Unlike many Somalis of her generation, Hamza chose to remain in the country throughout the long years of chaos and civil war instead of opting for a safer life in a foreign country.

“I have never lived outside of Somalia,” she says. “I stayed here even at the height of the civil war and bore the brunt of the violence. That motivated me to stand up against social ills and improve the lives of the people in my community.”

Throughout her life, Hamza has campaigned against the practice of female genital mutilation, which is performed on nearly all girls in her native Lower Jubba region. She views her activism as a tool for seeking greater protection for the most vulnerable segments of Somali society. 

“Being in politics gave me a stronger voice and platform to create change,” she says. “I have helped the most vulnerable in society, the ailing in my community.” 

She partly attributes her success to the support she received from the elders of her clan, who she says were willing to listen to her. 

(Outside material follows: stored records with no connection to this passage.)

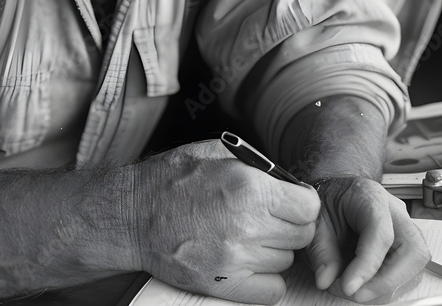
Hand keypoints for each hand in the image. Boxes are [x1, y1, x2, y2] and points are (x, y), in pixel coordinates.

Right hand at [132, 140, 320, 304]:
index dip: (302, 202)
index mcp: (249, 188)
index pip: (309, 206)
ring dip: (274, 249)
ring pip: (286, 260)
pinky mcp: (224, 285)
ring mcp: (236, 259)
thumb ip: (259, 166)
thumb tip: (290, 182)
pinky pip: (272, 289)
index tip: (291, 202)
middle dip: (289, 224)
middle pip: (302, 235)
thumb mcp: (216, 152)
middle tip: (267, 217)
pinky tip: (248, 260)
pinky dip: (266, 277)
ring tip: (247, 234)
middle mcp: (247, 225)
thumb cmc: (172, 179)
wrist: (132, 215)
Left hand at [306, 176, 429, 302]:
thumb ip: (319, 250)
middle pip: (412, 252)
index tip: (348, 287)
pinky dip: (384, 286)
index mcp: (370, 197)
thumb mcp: (314, 220)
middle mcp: (395, 212)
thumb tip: (326, 279)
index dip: (367, 266)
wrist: (337, 194)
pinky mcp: (406, 248)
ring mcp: (405, 230)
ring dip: (384, 288)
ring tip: (351, 288)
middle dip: (385, 282)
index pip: (381, 233)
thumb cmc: (329, 201)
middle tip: (354, 293)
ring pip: (414, 267)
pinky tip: (362, 285)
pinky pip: (407, 273)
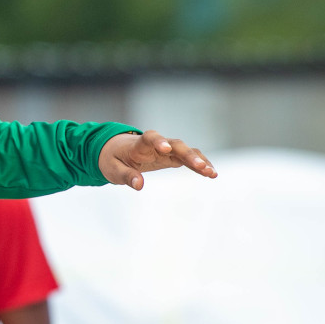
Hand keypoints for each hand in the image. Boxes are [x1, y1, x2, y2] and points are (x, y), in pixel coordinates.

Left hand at [99, 130, 216, 190]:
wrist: (117, 150)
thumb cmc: (113, 159)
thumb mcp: (113, 170)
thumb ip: (126, 176)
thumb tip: (139, 185)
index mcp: (139, 145)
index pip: (149, 138)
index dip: (158, 141)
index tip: (166, 148)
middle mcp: (156, 144)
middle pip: (175, 144)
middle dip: (188, 154)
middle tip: (200, 166)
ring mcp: (166, 149)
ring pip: (186, 151)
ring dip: (199, 160)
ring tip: (212, 173)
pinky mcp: (172, 156)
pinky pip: (188, 158)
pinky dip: (199, 164)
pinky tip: (212, 173)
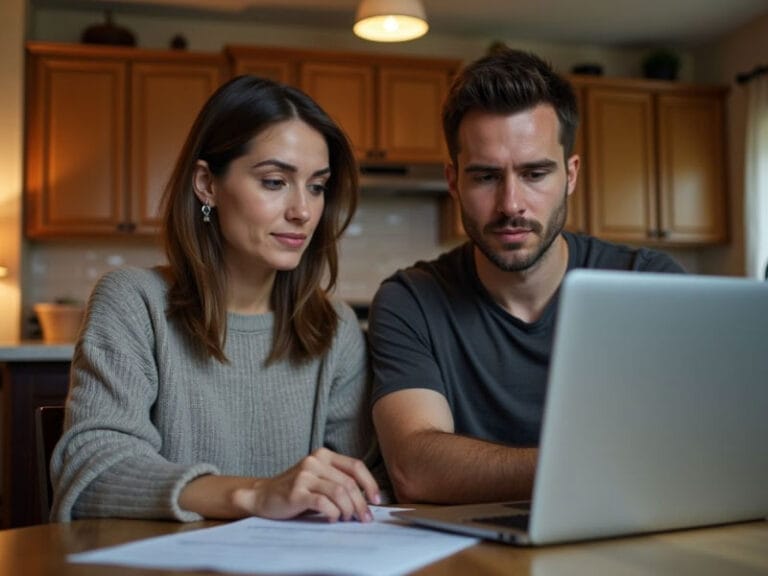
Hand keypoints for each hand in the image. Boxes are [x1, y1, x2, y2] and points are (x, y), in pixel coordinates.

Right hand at [233, 447, 380, 521]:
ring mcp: (304, 475)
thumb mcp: (319, 478)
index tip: (376, 500)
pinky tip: (332, 518)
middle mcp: (314, 461)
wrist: (263, 496)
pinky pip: (323, 503)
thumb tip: (367, 499)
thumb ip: (338, 481)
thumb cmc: (296, 490)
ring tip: (346, 519)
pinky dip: (332, 513)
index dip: (369, 483)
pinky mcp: (296, 492)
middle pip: (349, 483)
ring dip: (348, 510)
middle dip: (361, 503)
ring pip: (339, 492)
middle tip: (364, 518)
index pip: (355, 466)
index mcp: (323, 455)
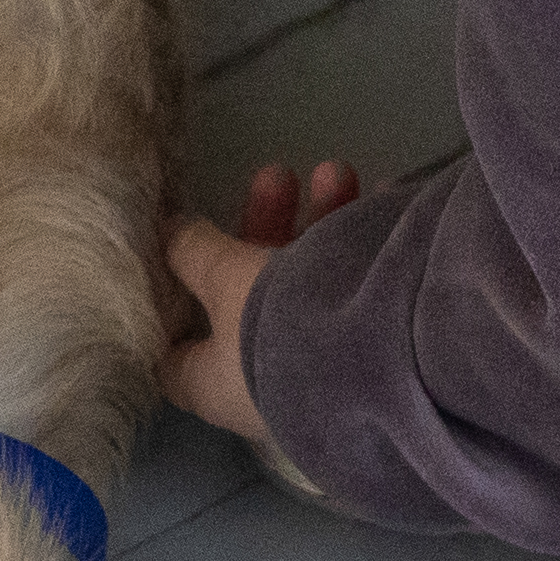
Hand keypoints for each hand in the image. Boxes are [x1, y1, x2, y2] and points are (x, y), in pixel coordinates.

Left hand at [157, 159, 361, 445]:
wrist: (391, 360)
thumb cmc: (282, 327)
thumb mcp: (227, 278)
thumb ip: (195, 253)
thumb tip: (168, 234)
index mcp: (215, 385)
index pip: (174, 357)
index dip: (170, 306)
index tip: (176, 256)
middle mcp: (263, 387)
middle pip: (246, 299)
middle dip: (265, 227)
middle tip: (279, 176)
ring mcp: (316, 375)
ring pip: (306, 288)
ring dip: (319, 223)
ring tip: (336, 172)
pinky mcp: (367, 357)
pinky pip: (355, 293)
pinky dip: (360, 248)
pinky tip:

Hamza also acknowledges the role played by Jubbaland state authorities in supporting the 30 per cent parliamentary quota for women, at least in the case of seats in the House of the People. Of the initial 17 women who were elected to the lower chamber nationwide through 18 November, nine of them competed for seats in Jubbaland. 

Hamza pledges to use her next four-year term in parliament to achieve lasting change. 

“Somalia has suffered a lot of destruction over the years,” says the MP-elect. “I want to participate in its restoration. We need to help youth find jobs and encourage more women to participate in politics.”

Her victory over three male candidates in this year’s electoral process may well inspire other Somali women to follow Hamza’s example when the country holds its next federal election in 2020.